Nevertheless, you may also at your pleasure render metals brittle and frangible, viz. By the help of the Regulus of Antimony, so that they may be pulveriz’d, then pouring your Menstruum upon them, dissolve, digest and convert them into Medicine: Which method is certainly good; You may also proceed another way with metals prepar’d by Antimony, viz. Mix them with three parts of pure Nitre, and in a Glass or earthen vessel, by the dry way dissolve, digest, fix, and by spirit of wine prepare into Medicine, which also will be good, for it is more profitable to operate by the dry than by the moist way, as it is customary to be done in vegetables and Animals.
And this is the shortest method of reducing Animals, Vegetables and Minerals by the Alkahestick liquor to the best Medicaments.
But how imperfect metals or Minerals, which otherwise in a Cupel or Cineritium trial, leave no gold or silver behind them, are to be brought to maturity and fix’d, that afterwards in the Cineritious trial, they may give a perfect gold and silver is done another way, whose process is this:
Mingle and melt so much (Regulus) of Antimony with the imperfect metals or minerals as may render them friable, that they may be pulveriz’d, with these mix three parts of the purest Nitre, and this mixture close stopt up, put upon a fire in glass or earthen vessels to fix for some hours, afterwards take it off, and as they are melted pour them out, that they may give the regulus which is to be taken away, and with lead put into a Cupel and reduc’d to dross, then that gold and silver which the imperfect metal or Mineral got in the fixation, stays in the Cupel which may be examined by the lesser weights of probation, whence it will appear how great a fixation so little time will produce.
This is the plenary and fundamental instruction of the use of Tartar purg’d by flints, to extract the essence of vegetables and animals and of Nitre fix’d by coals and Regulus of Antimony, which begets a penetrating, correcting, bettering or ripening and purifying fiery, but not corrosive, virtue, which goes beyond all things, penetrates and corrects as above written, I have attributed to it. But least the ignorant of natural things should esteem and proclaim this a corrosive liquor, we will prevent them, and shall endeavour to demonstrate, that this liquor is no way a corrosive, but an enemy to and destroyer of all corrosives.

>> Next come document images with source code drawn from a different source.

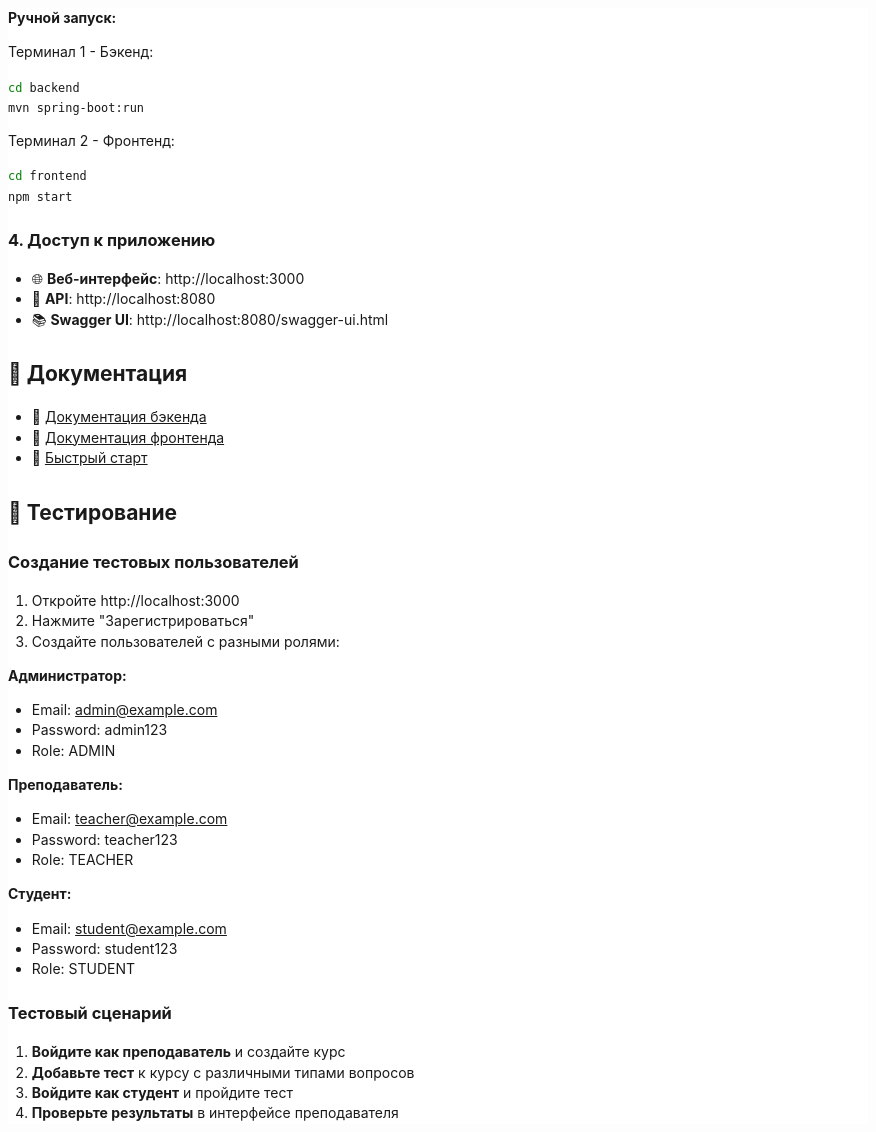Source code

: **Ручной запуск:**

Терминал 1 - Бэкенд:
```bash
cd backend
mvn spring-boot:run
```

Терминал 2 - Фронтенд:
```bash
cd frontend
npm start
```

### 4. Доступ к приложению

- 🌐 **Веб-интерфейс**: http://localhost:3000
- 🔧 **API**: http://localhost:8080
- 📚 **Swagger UI**: http://localhost:8080/swagger-ui.html

## 📖 Документация

- 📁 [Документация бэкенда](backend/README.md)
- 📁 [Документация фронтенда](frontend/README.md)
- 🚀 [Быстрый старт](QUICK_START.md)

## 🧪 Тестирование

### Создание тестовых пользователей

1. Откройте http://localhost:3000
2. Нажмите "Зарегистрироваться"
3. Создайте пользователей с разными ролями:

**Администратор:**
- Email: admin@example.com
- Password: admin123
- Role: ADMIN

**Преподаватель:**
- Email: teacher@example.com
- Password: teacher123
- Role: TEACHER

**Студент:**
- Email: student@example.com
- Password: student123
- Role: STUDENT

### Тестовый сценарий

1. **Войдите как преподаватель** и создайте курс
2. **Добавьте тест** к курсу с различными типами вопросов
3. **Войдите как студент** и пройдите тест
4. **Проверьте результаты** в интерфейсе преподавателя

Like loves its like, with it is mingl’d, and immutably stays with it, as may be seen in spirit of Salt, Vitriol, Alum, Nitre, Vinegar and other corrosive spirits when they are mixed. But unlike things if they are join’d, are contrary to themselves, and fight against each other, and forcibly withstand one another so long, till the strong o’er comes the weak and kills and destroys it or produceth another substance from it: that may be seen if this fiery liquor of Tartar or Nitre be mix’d with a corrosive Spirit, for it can not consist with it, because contrary to it, then which of these is the stronger, destroys the weaker and takes its nature to it self.
And this difference arises from the unlikeness of the nature of either liquor, for one corrosive does not destroy another, as also one fix’d urinous liquor does not destroy another urinous liquor; because one contrary fights against another contrary, but not against his like, so ’tis true, as hence may be fully demonstrated, that this fix’d liquor of Tartar or Nitre is not corrosive, but only a fiery water and a perpetual enemy to all corrosives, and both kills and takes away their corrosive faculty from them. But some will say that the corrosive Spirits of Salt, Alum, Nitre, Vitriol and such like are fiery waters: I confess it, but yet with this distinction, those Spirits are indeed hot waters, but not vivifying, but rather cold and killing fiery waters, which no way ripen, purge or correct Vegetables, Animals and Metals, but destroy and kill all things they are mix’d with. But the fix’d liquor of Nitre or Tartar is contrary, and ripens, purifies and brings to perfection all it is mix’d with, which is impossible to all corrosives, whence it is as clear as the Sun, that it is no destroying corrosive, but a correcting fire.
Now follows another Clause of Farnner’s Epistle.
2. All Mineral’s and Metals.
I much wonder that Farnner was not afraid to offer this process to others at a price, which is plainly and clearly described in many places of my Books: and is done only by Nitre, by which sulphurous metals (but not all metals and minerals, as he vainly boasteth) are reduc’d to dross, from which by spirit of wine, a metallick tincture may be extracted, as we have shewn above in the tract of the Alkahest: that dross is truly fiery, and therefore easily attracts air, and is turn’d into oil, of which I have largely treated in the second and fourth parts of (Furn.) and in the mineral work especially in the explication of the wonder of the world, as also in my Hermetic Colloquies.